The letter was accompanied by hundreds of individual complaints from providers. In June, Los Angeles-based provider Club Soda complained (PDF) to DOI that HealthNet denied $2 million in claims by robo-signing denials. ATAC said DOI received so many complaints it briefly took down its website.

"Basically they didn't pay correctly, for two years, all the substance abuse treatment facilities in Oregon, Washington, California, Arizona and Utah," Stampp Corbin, president of ATAC, told FierceHealthcare in an interview.

That had a big impact on the accessibility of substance abuse treatment in those areas, according to Corbin. When people insured by HealthNet had their treatment claims denied, providers had to pass those bills along to the patients. And since many of those patients couldn't afford to pay, some treatment providers reached the brink of bankruptcy.

Collins says three of his 13 clients have been forced to shut their doors. Just last month, Sovereign Health, one of the larger addiction treatment centers in Southern California, shuttered its facility, citing an ongoing dispute with HealthNet, according to the Orange County Register. 

RELATED: Senators slam Health Net for 'miserable' provider customer service, call on VA to intervene 

"You're treating people who have been addicted to drugs, who don't have a job or who just recently lost their job and they're on [probation]," Corbin said. "Where are they gonna have the money? So what ends up happening is the treatment facility eats all this money and that's what's created this consternation between treatment facilities and insurance companies."

HealthNet's dispute with substance abuse treatment providers has bled over into a March 2017 acquisition by Centene. Several Centene shareholders have filed suit against certain Centene directors over the acquisition, claiming they "knowingly misstated Health Net's business" by hiding $300 million in losses, some of which were attributed to substance abuse facilities. 

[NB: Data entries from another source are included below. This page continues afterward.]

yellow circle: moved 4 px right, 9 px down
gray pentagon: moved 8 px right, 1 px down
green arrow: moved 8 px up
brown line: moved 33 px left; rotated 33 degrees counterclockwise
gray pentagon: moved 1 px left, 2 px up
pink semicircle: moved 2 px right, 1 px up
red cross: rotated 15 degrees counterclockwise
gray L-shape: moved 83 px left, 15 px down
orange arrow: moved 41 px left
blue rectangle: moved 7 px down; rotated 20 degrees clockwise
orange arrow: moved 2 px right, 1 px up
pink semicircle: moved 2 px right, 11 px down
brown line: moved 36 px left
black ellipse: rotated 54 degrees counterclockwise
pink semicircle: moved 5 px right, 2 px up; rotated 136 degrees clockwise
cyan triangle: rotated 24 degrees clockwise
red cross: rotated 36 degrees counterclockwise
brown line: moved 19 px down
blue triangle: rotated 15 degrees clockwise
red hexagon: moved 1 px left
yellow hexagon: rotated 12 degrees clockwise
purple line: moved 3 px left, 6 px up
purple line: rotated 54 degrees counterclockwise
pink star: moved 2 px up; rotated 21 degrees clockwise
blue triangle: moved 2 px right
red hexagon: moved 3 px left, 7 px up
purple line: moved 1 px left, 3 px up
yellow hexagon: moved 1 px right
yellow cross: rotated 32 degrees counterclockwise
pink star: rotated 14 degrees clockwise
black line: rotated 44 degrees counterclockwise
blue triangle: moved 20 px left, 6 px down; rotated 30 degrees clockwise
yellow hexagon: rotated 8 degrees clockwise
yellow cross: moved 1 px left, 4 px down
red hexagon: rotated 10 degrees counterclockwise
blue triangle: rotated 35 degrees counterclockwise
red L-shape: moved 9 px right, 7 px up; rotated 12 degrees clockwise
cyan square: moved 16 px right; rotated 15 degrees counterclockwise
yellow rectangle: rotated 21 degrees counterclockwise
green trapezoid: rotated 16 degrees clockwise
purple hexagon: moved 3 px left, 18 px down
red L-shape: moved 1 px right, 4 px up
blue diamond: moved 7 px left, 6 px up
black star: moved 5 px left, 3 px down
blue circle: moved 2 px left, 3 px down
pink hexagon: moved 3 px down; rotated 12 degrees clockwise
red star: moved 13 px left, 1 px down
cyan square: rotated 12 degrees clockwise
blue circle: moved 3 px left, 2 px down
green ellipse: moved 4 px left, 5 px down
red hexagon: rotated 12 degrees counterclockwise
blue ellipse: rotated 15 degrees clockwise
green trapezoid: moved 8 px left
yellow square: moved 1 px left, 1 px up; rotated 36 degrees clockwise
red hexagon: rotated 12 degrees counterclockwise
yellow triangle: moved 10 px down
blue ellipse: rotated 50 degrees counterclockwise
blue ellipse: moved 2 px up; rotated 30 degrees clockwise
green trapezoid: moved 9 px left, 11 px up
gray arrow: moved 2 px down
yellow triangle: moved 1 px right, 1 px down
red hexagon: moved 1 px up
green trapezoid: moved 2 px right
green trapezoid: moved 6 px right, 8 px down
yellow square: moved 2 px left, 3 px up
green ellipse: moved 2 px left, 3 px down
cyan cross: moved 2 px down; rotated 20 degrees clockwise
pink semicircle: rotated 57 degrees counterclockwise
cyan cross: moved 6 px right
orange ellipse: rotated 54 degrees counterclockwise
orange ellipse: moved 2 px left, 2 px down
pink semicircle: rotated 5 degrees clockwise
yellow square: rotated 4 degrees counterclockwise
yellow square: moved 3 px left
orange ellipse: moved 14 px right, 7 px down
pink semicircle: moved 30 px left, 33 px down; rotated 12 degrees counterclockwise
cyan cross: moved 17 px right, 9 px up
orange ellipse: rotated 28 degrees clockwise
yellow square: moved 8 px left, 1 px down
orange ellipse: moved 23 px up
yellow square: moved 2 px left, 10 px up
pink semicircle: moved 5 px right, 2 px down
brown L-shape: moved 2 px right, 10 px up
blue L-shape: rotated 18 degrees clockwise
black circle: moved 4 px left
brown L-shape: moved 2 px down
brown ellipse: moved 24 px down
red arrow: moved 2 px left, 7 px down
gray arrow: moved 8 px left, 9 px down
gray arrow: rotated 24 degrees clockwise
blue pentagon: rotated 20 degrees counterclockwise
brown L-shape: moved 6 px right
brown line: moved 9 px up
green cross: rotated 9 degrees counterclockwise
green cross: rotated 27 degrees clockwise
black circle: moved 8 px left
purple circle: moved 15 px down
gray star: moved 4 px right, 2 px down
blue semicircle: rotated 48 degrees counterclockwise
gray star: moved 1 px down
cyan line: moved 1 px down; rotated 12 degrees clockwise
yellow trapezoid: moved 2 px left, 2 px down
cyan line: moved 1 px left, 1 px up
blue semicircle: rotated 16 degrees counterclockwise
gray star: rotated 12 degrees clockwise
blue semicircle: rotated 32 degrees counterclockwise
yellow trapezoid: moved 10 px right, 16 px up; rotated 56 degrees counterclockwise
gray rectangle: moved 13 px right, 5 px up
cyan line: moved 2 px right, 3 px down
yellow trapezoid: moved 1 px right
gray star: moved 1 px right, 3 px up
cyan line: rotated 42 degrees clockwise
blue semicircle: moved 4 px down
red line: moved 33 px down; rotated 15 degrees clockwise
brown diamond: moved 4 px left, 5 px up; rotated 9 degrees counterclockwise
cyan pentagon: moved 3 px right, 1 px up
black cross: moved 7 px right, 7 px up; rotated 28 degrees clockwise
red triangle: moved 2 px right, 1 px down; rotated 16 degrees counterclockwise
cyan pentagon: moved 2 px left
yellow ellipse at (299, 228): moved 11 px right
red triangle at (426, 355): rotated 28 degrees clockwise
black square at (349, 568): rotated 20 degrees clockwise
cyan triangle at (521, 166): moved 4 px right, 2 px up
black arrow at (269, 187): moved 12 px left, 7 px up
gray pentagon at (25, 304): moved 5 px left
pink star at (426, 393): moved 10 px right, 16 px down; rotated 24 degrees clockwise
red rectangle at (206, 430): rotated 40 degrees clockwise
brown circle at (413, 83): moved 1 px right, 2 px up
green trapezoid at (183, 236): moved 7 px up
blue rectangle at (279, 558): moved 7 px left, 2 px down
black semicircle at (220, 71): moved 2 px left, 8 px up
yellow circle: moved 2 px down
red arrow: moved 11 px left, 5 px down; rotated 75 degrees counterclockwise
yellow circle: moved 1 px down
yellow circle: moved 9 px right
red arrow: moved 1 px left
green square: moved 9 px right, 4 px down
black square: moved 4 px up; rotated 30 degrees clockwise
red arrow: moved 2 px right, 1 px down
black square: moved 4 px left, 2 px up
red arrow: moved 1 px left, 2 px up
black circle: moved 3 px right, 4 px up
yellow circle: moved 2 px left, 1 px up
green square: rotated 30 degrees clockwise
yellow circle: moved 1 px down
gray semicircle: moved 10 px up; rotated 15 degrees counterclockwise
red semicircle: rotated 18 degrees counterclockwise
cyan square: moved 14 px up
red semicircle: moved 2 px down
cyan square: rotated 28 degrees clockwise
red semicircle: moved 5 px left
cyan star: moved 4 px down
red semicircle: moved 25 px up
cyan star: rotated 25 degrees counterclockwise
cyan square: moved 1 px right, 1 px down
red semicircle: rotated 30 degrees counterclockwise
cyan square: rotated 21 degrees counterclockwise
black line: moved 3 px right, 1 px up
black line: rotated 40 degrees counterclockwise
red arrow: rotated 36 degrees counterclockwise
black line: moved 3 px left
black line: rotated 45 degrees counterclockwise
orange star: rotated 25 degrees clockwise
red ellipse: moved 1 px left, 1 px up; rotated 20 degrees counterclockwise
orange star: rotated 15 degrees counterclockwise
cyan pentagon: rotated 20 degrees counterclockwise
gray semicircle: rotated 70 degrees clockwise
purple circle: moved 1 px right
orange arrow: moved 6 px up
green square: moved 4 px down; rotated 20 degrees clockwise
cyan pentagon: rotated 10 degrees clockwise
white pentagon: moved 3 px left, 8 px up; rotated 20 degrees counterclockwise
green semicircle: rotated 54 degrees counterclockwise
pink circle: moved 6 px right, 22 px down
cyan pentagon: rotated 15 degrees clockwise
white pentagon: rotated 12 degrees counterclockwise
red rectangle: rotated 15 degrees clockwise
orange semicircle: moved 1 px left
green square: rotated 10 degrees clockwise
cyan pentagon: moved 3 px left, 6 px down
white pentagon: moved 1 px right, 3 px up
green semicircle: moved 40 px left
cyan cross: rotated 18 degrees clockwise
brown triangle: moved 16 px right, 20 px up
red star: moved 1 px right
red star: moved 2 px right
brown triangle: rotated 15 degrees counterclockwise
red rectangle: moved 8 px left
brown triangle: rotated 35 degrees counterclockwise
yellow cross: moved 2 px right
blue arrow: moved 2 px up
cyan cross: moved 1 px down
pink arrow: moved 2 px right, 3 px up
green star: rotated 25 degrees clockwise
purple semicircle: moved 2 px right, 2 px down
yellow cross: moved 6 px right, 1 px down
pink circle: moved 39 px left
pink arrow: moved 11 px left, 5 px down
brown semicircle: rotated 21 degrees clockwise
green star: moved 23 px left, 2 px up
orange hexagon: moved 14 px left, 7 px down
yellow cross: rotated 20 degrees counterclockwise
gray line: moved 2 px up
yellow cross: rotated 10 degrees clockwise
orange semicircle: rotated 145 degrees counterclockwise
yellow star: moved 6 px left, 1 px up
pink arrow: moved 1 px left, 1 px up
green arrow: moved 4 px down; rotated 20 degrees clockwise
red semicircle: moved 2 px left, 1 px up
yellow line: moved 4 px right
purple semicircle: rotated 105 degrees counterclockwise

While the DOI's latest warning could be resolved the same way it was last year, the state may be more apt to take action the second time around. 

"A year later to see they are still in the same situation and really nothing has changed except for some window dressing, I believe DOI is thinking, 'Hmm, you fooled me once, I don't think I’ll let you fool me twice.' I think that's what's going to happen this time," Collins said.